Antonio Tagliata e la fidanzata

ANCONA – La ragazza di 16 anni il cui fidanzato è accusato dell‘omicidio e tentato omicidio dei genitori ad Ancona è stata arrestata e portata in carcere. Il giudice delle Indagini preliminari del Tribunale Minorile di Ancona, Paola Mureddu, ha convalidato il fermo della ragazza accusata di aver partecipato all’omicidio della madre, Roberta Pierini, e al ferimento del padre, tutt’ora ricoverato in gravissimi condizioni. La minore, ha deciso il magistrato, verrà portata in un carcere minorile. Il giudice ha anche nominato un tutore esterno per la giovane, che non sarà dunque uno dei suoi familiari.

Il pronunciamento è arrivato nella serata di martedì, dopo l’udienza in cui la ragazza, indagata insieme al fidanzato Antonio Tagliata, ha ribadito che a sparare è stato lui, e che lei non lo ha spinto a farlo. La sedicenne è stata fermata anche per il concorso nel ferimento del padre, ricoverato in gravissime condizioni, e nel porto abusivo della pistola impugnata dal fidanzato. A chiedere la misura cautelare in carcere era stato il Pm Giovanna Leboroni.

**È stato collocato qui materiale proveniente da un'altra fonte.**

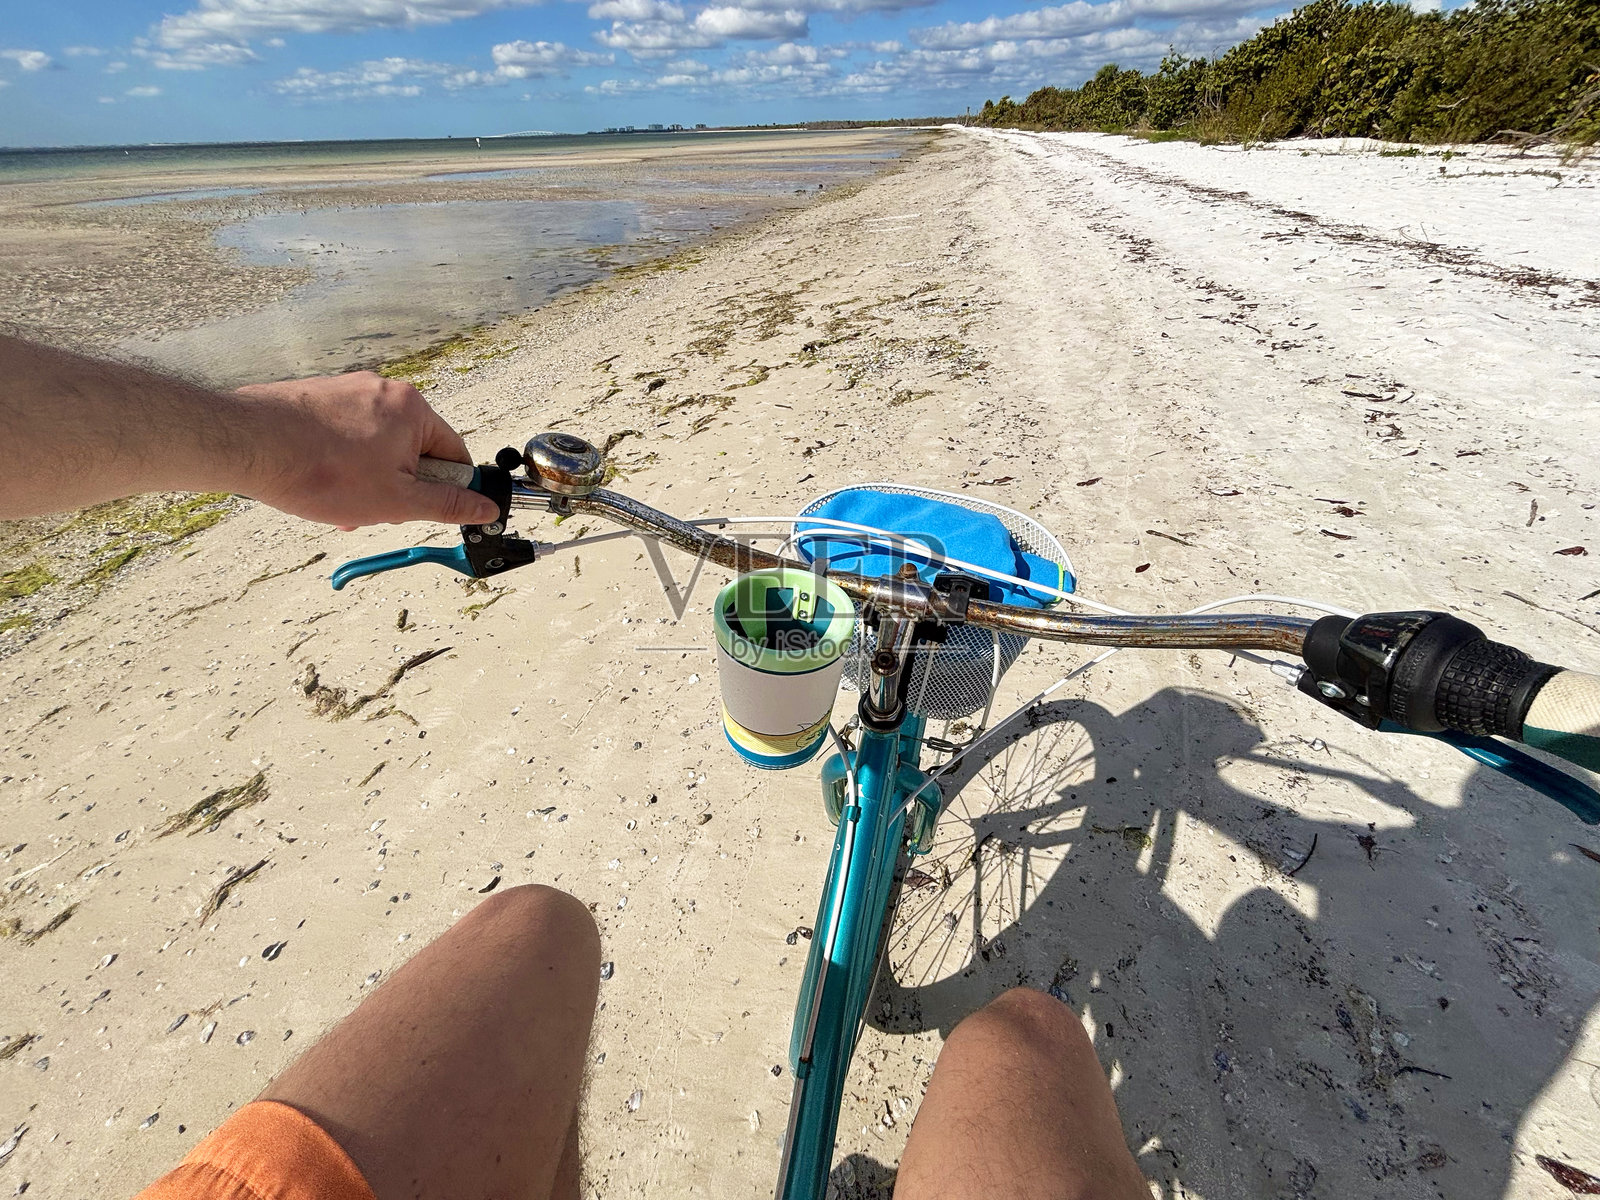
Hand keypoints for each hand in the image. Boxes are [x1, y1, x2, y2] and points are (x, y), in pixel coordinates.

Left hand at [234, 373, 499, 529]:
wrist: (246, 445)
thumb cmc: (319, 471)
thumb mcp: (396, 501)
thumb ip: (447, 504)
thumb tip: (485, 507)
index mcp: (411, 408)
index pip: (453, 453)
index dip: (445, 489)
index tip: (427, 509)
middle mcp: (382, 389)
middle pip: (412, 449)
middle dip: (397, 486)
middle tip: (373, 510)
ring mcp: (346, 390)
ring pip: (376, 445)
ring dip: (367, 479)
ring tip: (338, 502)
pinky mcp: (317, 397)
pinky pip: (345, 435)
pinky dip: (340, 462)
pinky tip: (318, 484)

Antonio la accusa, ”è stata lei a spingermi”. Lei, delusa da quel tradimento, ma senza lacrime, dice al giudice ”non è vero, non gli ho detto spara, spara”. La sedicenne è comparsa davanti al giudice Mureddu per l’udienza di convalida del fermo. A sparare, ormai è certo, è stato il fidanzato Antonio Tagliata, con una calibro 9X21: l’autopsia ha stabilito che i colpi esplosi contro la Pierini sono stati tre, quello mortale alla testa.

In udienza la ragazza è apparsa provata, ma decisa nel ribadire la propria versione dei fatti: doveva esserci solo un chiarimento fra Antonio, lei e i genitori, che osteggiavano quel rapporto. ”Pensavo che fosse una pistola giocattolo, e non è vero che ho detto spara”. Ora la ragazza non chiede più di Antonio ma soltanto del padre, ignorandone però le condizioni disperate.  E’ rimasta “sorpresa” (non può navigare in internet, guardare la tv o leggere i giornali) quando è stata informata delle accuse di Antonio, ma non ha vacillato.

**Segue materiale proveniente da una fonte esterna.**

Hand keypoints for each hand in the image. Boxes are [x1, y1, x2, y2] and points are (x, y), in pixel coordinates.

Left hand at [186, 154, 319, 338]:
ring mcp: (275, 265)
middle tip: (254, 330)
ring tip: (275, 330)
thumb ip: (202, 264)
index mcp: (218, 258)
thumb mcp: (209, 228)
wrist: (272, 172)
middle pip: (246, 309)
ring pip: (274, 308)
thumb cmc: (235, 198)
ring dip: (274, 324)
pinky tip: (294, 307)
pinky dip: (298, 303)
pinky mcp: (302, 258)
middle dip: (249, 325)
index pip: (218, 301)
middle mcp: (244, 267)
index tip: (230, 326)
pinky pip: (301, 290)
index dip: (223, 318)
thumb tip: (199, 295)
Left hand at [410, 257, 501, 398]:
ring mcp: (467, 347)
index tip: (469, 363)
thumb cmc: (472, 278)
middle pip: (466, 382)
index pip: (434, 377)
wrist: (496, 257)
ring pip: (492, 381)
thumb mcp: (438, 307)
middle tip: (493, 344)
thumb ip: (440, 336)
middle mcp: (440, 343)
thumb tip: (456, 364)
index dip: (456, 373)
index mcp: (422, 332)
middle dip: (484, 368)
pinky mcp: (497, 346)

Intanto emergono altri particolari sul difficile rapporto tra la sedicenne e i genitori. Scavando in ogni piega di questa vicenda, gli investigatori hanno raccolto indiscrezioni anche su una storia sentimentale tormentata vissuta da Roberta Pierini da ragazza: forse la donna temeva che la figlia potesse fare scelte sbagliate, e tentava di proteggerla.

La relazione con Antonio e il tentativo di convivenza a casa di lui avevano reso ancora più teso il clima in casa Giacconi. Tanto da spingere la ragazza, il 28 ottobre scorso, a recarsi dai carabinieri di Brecce Bianche per chiedere “aiuto” per quei genitori ritenuti opprimenti, da cui si voleva allontanare per tornare a vivere con la famiglia del fidanzato.